Alzheimer’s brain changes may be the culprit when an older person with no known cognitive decline has a fall, according to a new study. These falls tend to occur about five years before memory loss and confusion arise, the researchers say.
Investigators followed 83 participants aged more than 65 years whose cognition was judged to be normal by a neurologist at the study’s start. Participants reported any subsequent falls and underwent brain scans to look for amyloid plaques, signs of atrophy and impaired connectivity.
The presence of amyloid in the brain alone did not raise the risk of falling, but neurodegeneration did, according to co-senior author Susan Stark, Ph.D.
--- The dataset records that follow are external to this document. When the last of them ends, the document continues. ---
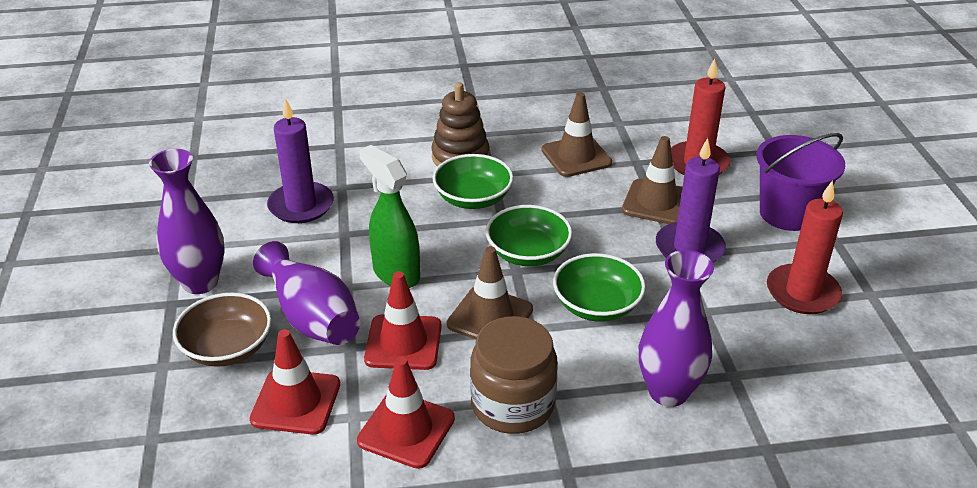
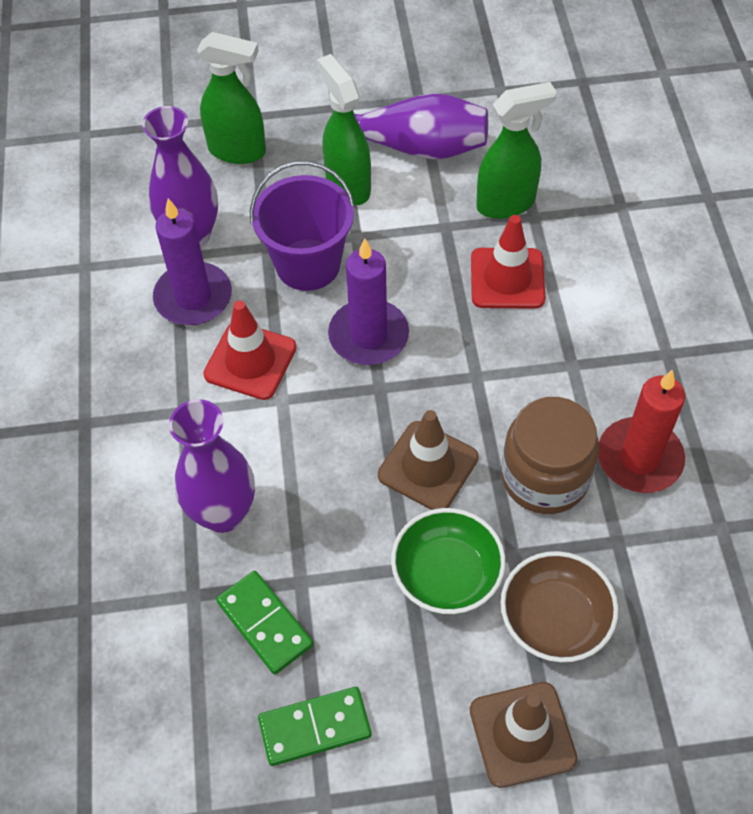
brown stacking toy: [431,82,489,167] = 1 -> none = 0
brown traffic cone: [447,246,533,339] [541,92,612,177] [622,136,682,224] = 3 -> [378,410,478,510] [470,682,577,788] = 2
green bowl: [432,154,514,209] [486,205,573,266] [553,253,646,322] = 3 -> [391,508,506,614] = 1
green domino: none = 0 -> [216,571,313,674] [258,687,371,766] = 2
green spray bottle: [359,145,420,288] = 1 -> [197,32,266,164] [317,54,371,205] [476,82,557,219] = 3
red candle: [671,59,730,175] [767,180,843,314] = 2 -> [598,370,685,493] = 1
red traffic cone: [250,329,340,435] [357,357,455,469] [364,271,442,370] = 3 -> [203,300,297,400] [471,215,546,309] = 2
Participants who fell had smaller hippocampi. These brain regions are involved with memory and shrink while Alzheimer’s progresses. What’s more, networks in the brain that control movement also had signs of decay. In addition, falls that were linked most closely to the presence of amyloid and loss of brain connectivity occurred in later stages of preclinical Alzheimer’s dementia.
The findings suggest that older people who have experienced falls should be screened for Alzheimer’s, the authors wrote.
“If you lose strength and balance, the recommended treatment is to work on strength and balance. But if someone is falling for another reason, maybe because his or her brain has begun accumulating Alzheimer’s-related damage, that person might need a different treatment entirely,” Stark said.
In the meantime, the environment can be made safer for people at this stage of disease, she added. This includes typical adjustments such as making sure bath tubs aren’t slippery and that toilets allow ease of standing and sitting. Seniors at risk of falling also benefit from balance and strength training and a prescriptions review, she said.
“Until we have specific fall-prevention treatments for people with preclinical Alzheimer’s, there are still plenty of things we can do to make people safer,” Stark concluded.
The study was published in the Journal of Alzheimer’s Diseases.